農林水産省は、「農泊」の商標登録および使用規約について発表した。今後「農泊」という表現は、農水省の使用許諾を受けた上で使用する必要がある。 「農泊」(登録番号第4721507号 第43類)は、2003年にNPO法人安心院町グリーンツーリズム研究会会長の宮田静一氏により「農家による宿泊施設の提供」として登録商標されており、農水省は同氏より専用使用権の設定を受けている。
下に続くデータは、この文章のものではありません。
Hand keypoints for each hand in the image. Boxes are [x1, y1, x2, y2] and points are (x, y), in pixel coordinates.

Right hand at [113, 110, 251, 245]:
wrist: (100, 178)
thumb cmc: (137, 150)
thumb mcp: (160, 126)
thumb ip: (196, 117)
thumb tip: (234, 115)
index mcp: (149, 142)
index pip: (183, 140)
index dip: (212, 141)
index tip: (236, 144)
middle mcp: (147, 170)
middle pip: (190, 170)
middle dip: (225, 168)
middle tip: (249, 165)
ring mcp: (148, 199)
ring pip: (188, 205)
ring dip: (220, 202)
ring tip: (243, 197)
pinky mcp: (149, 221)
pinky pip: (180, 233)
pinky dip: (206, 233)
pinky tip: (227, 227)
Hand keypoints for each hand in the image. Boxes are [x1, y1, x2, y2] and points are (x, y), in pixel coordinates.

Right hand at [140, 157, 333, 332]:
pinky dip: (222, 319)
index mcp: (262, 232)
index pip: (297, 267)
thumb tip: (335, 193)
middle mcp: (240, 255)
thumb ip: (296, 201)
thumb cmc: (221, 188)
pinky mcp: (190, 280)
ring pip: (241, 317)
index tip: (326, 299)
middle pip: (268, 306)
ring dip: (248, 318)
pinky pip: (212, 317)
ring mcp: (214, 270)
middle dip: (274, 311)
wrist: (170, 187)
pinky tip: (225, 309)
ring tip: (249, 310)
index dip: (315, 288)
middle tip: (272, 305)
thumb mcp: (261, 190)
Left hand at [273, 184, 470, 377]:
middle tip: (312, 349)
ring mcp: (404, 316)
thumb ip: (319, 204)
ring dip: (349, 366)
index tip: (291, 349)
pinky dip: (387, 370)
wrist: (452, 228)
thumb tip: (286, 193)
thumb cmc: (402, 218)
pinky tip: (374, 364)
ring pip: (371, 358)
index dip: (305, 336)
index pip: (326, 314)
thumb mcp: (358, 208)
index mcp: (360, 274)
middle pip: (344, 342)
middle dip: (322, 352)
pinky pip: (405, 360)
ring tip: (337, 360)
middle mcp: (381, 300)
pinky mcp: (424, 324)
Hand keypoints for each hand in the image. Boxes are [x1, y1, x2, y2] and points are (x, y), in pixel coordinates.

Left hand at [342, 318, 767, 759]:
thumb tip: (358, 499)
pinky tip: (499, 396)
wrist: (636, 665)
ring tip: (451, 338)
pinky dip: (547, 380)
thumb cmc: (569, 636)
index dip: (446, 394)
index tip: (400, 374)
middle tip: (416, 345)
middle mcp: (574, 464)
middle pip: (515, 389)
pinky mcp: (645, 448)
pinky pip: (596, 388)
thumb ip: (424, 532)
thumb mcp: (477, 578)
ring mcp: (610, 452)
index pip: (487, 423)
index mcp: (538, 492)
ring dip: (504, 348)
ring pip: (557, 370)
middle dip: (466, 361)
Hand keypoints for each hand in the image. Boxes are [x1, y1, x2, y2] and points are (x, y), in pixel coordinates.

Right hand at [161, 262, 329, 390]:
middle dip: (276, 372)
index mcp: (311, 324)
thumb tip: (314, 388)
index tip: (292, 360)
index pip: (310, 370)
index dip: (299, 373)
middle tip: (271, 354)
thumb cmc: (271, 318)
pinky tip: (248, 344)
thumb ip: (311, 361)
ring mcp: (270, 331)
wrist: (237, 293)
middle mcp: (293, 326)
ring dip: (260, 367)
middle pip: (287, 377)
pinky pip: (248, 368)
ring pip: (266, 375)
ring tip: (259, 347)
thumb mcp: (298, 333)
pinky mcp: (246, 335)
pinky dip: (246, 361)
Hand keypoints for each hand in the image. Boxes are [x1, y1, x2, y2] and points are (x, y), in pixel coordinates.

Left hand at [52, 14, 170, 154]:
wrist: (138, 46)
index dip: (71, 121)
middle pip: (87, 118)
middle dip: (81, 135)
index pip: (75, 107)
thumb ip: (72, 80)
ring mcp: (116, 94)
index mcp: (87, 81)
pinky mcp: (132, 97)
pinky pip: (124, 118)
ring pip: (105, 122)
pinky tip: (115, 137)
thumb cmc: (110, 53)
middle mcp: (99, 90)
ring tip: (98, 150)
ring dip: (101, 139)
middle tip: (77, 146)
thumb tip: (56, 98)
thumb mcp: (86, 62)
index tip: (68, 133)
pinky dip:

また、上記商標以外の「農泊」は、農水省の商標として現在登録申請を行なっている。

情報源: ★ 農水省、「農泊」の商標使用に許諾申請を義務化 | やまとごころ.jp

[コメント] 記事によれば「農泊」という言葉を農林水産省が商標として独占的に使用し或いはライセンスするということが企画されています。ところが、現在登録されているのは、登録番号第4721507号 第43類 農家による宿泊施設の提供だけで、他の商標はまだ出願中(商願2018-86421、出願日 平成30年7月3日)です。懸念されるのは、農泊の定義かもしれません。農林水産省は、農泊を農山漁村滞在型旅行と考えていると思われますが、ライセンスの根本の商標権は「農家による宿泊施設の提供」だけですので、農村での民泊、或いは漁村や漁師の家での宿泊施設の提供は、専用権の範囲外です。出願中の商標(2018-86421)がカバーしているかと思えば、「第43類 宿泊施設の提供の契約の媒介又は取次ぎ(42A02),飲食物の提供」となっていて、 宿泊施設の提供(42A01)は権利範囲から外されています。即ち、農家以外の農山漁村の宿泊施設の提供は、権利になる予定とはなっていない状況で、ライセンスするとすれば禁止権不行使型使用許諾となります。